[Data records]
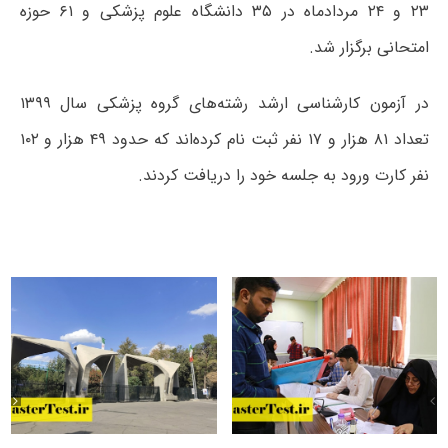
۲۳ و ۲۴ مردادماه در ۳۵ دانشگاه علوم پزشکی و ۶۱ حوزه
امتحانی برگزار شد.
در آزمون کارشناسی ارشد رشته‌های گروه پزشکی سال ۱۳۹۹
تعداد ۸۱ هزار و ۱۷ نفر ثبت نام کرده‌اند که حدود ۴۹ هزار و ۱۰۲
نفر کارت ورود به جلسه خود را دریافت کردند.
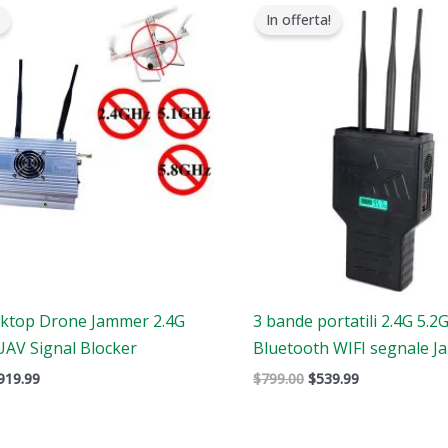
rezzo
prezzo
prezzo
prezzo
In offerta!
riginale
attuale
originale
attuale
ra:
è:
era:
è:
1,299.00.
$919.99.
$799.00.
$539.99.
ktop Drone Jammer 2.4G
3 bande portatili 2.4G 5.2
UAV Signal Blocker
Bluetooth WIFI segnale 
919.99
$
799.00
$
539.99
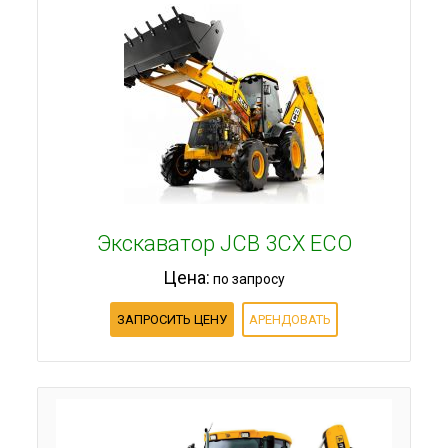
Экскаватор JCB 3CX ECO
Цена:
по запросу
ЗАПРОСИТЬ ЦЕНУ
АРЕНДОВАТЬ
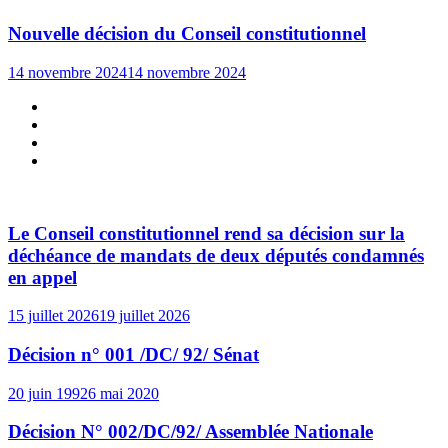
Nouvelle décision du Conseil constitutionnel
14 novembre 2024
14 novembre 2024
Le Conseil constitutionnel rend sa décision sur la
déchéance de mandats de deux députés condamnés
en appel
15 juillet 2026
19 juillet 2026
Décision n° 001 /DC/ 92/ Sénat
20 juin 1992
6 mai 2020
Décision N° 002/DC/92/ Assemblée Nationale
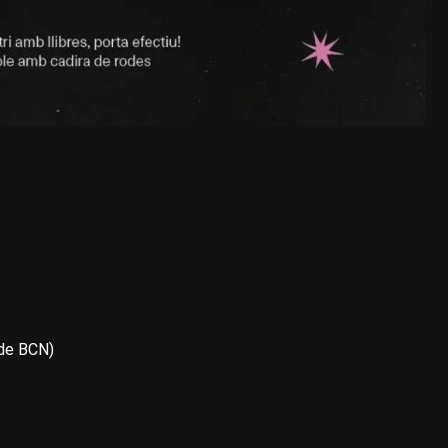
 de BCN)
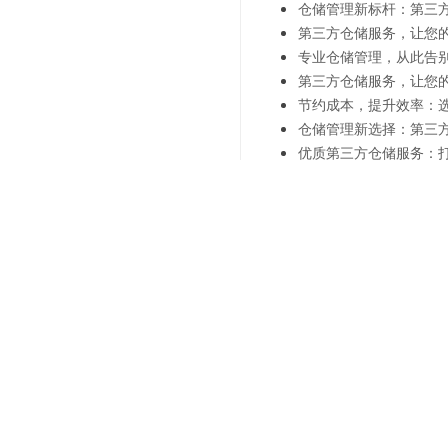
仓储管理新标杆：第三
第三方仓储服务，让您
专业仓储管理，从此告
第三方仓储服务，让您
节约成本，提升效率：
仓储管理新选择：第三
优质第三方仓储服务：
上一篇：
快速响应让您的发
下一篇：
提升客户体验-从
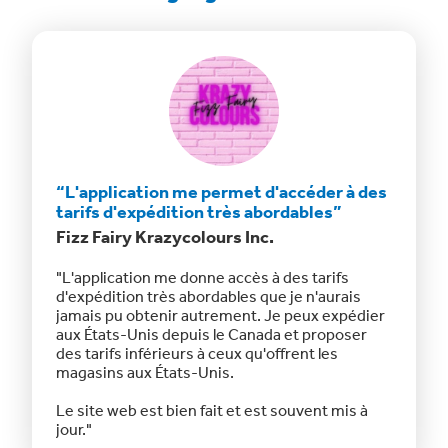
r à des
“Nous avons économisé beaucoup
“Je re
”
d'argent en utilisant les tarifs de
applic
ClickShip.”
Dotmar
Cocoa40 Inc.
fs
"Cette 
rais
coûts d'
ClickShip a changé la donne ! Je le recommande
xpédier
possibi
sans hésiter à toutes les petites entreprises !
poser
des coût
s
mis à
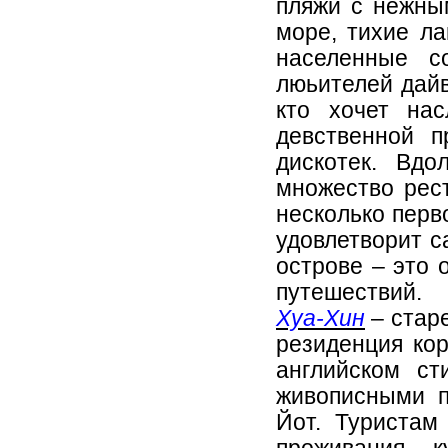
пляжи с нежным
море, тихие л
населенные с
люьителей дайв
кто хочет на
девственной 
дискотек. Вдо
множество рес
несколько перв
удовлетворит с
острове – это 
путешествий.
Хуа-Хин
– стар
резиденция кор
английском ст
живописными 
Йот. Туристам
==
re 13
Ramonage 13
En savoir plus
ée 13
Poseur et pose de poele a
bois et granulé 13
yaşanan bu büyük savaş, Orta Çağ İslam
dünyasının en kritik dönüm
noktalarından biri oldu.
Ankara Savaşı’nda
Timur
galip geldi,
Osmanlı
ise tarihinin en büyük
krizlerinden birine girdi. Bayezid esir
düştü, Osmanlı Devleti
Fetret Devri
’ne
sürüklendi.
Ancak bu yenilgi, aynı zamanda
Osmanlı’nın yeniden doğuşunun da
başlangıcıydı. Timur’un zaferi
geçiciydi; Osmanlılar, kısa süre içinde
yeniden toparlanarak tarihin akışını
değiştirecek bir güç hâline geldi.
...
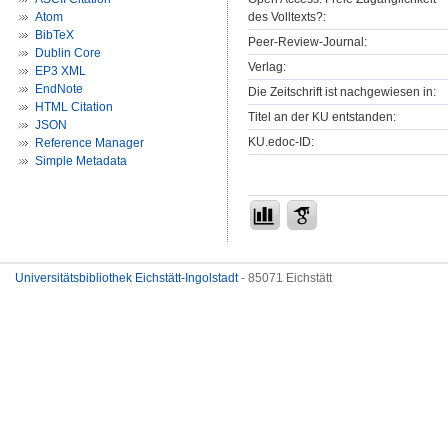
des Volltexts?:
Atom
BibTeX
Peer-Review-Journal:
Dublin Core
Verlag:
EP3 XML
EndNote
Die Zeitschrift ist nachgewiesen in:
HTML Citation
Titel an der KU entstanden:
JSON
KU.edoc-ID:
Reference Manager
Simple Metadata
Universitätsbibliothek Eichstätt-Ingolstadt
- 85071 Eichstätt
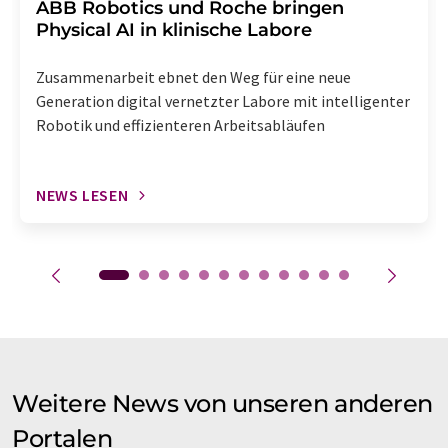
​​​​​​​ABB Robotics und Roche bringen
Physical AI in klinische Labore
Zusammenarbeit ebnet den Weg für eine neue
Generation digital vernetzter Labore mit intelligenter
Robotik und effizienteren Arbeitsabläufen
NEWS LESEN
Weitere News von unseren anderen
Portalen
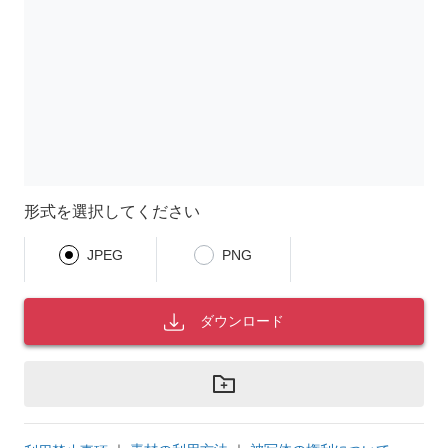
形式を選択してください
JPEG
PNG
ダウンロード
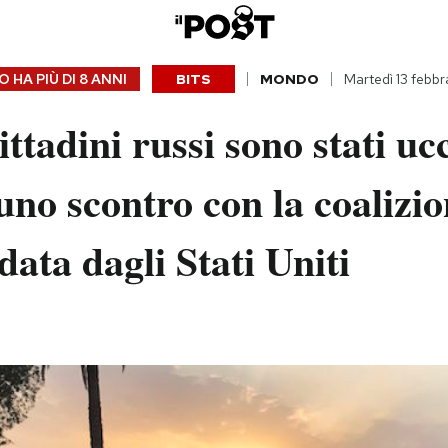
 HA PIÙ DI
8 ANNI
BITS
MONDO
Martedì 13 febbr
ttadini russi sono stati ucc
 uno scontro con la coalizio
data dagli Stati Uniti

* ACTIVITY
Look above for the line containing "başlangıcıydı. Timur’un zaferi". Output from there through the line containing "değiştirecek bir güç hâline geldi.", exactly and inclusively.

* EXERCISE ANSWER
başlangıcıydı. Timur’un zaferi
geçiciydi; Osmanlılar, kısa süre içinde
yeniden toparlanarak tarihin akışını
değiştirecek bir güç hâline geldi.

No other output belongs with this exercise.